で、ここからが重要なのですが、「仏さま」にアクセスする、と言いましたが、じゃあ仏はどこにいるのよ? ってことを考えたら……お寺でもなく、空の上でもなく、山の向こうでもなく、宇宙でもなく……自分の中なんですよね。

 

いや、これも正確ではないな。もういいや、言いきってしまおう。

 

「自分」自身が、「仏さま」なのです。

 

 

 

ひとりの「自分」の中には、いろーんな人がいます。よく笑う人、よく泣く人、怒りっぽい人、親切な人、意地悪な人、ていねいな人、がさつな人、大胆な人、繊細な人、勉強が得意な人・苦手な人、運動が得意な人・苦手な人、歌が得意な人・苦手な人、ポジティブな人、ネガティブな人、視野が広い人、狭い人、あたたかい人、冷たい人……。表面に出てきやすい人格と、奥深くで眠っている人格、それぞれがあると思うのですが、すべての人はみな平等に、すべての素質を持っているのだと思います。

 

これらのすべてを持つ個人にとってとくに「善」とされる性質、それを純化させたものが「仏さま」なのかな、って。

 

それが表面に出てきているとき、その人は「仏さま」そのものです。いや、表面に出てきていなくても、「仏さま」そのものなのです。

 

 

 

で、それぞれの善なる性質に名前を与えたものが、それぞれの「仏さま」なのかなって。

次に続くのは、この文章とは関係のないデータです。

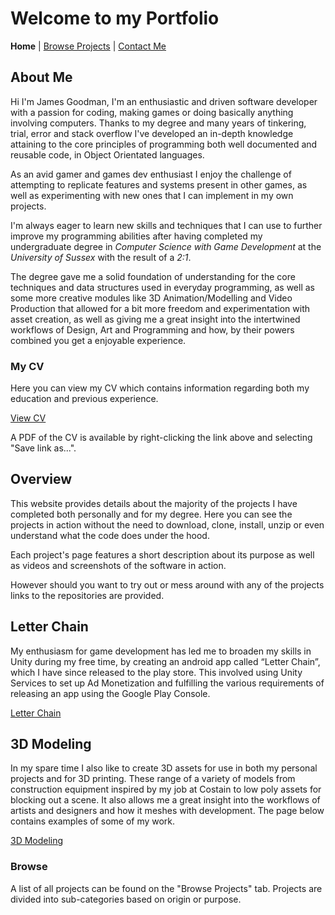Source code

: # Welcome to my Portfolio

**Home**
|
[Browse Projects](pages/browse_projects/browse_projects.md)
|
[Contact Me](pages/contact_me/contact_me.md)

## About Me

Hi I'm James Goodman, I'm an enthusiastic and driven software developer with a passion for coding, making games or doing basically anything involving computers. Thanks to my degree and many years of tinkering, trial, error and stack overflow I've developed an in-depth knowledge attaining to the core principles of programming both well documented and reusable code, in Object Orientated languages.

As an avid gamer and games dev enthusiast I enjoy the challenge of attempting to replicate features and systems present in other games, as well as experimenting with new ones that I can implement in my own projects.

I'm always eager to learn new skills and techniques that I can use to further improve my programming abilities after having completed my undergraduate degree in *Computer Science with Game Development* at the *University of Sussex* with the result of a *2:1*.

The degree gave me a solid foundation of understanding for the core techniques and data structures used in everyday programming, as well as some more creative modules like 3D Animation/Modelling and Video Production that allowed for a bit more freedom and experimentation with asset creation, as well as giving me a great insight into the intertwined workflows of Design, Art and Programming and how, by their powers combined you get a enjoyable experience.

### My CV

Here you can view my CV which contains information regarding both my education and previous experience.

[View CV](assets/documents/James_Goodman_CV_V3.pdf)

A PDF of the CV is available by right-clicking the link above and selecting "Save link as...".

## Overview

This website provides details about the majority of the projects I have completed both personally and for my degree. Here you can see the projects in action without the need to download, clone, install, unzip or even understand what the code does under the hood.

Each project's page features a short description about its purpose as well as videos and screenshots of the software in action.

However should you want to try out or mess around with any of the projects links to the repositories are provided.

## Letter Chain

My enthusiasm for game development has led me to broaden my skills in Unity during my free time, by creating an android app called “Letter Chain”, which I have since released to the play store. This involved using Unity Services to set up Ad Monetization and fulfilling the various requirements of releasing an app using the Google Play Console.

[Letter Chain](pages/games/letter_chain/letter_chain.md)

## 3D Modeling

In my spare time I also like to create 3D assets for use in both my personal projects and for 3D printing. These range of a variety of models from construction equipment inspired by my job at Costain to low poly assets for blocking out a scene. It also allows me a great insight into the workflows of artists and designers and how it meshes with development. The page below contains examples of some of my work.

[3D Modeling](pages/modeling/modeling.md)

### Browse

A list of all projects can be found on the "Browse Projects" tab. Projects are divided into sub-categories based on origin or purpose.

それぞれの仏さまの仏像は、そこにアクセスしやすくするためのツールなのかなって。

 

たとえば、自分の中の慈悲心にアクセスしたいときには観音さまの仏像、弱い自分を打ち砕くような力にアクセスしたいときにはお不動さんの仏像……とか。

 

実際、観音さまと向き合ったあとには、体中が愛で満たされたようなぽかぽかとした気分になるし、お不動さんの像と向き合ったあとには、自分を頼もしく思う力がりんりんと湧いてくるし……。

 

仏像なしでもアクセスすることは可能だけど、やはり視覚的な補助として、仏像はすごく有効なツールだ。昔の人の知恵に感謝、です。

 

 

 

仏さまは自分の中にいる。

いや、自分は、仏さまそのものだ。

 

そう考えることは、少なくとも、私に、果てしない心強さをもたらしてくれる。

 

それだけでいいんじゃないかな、と思っている。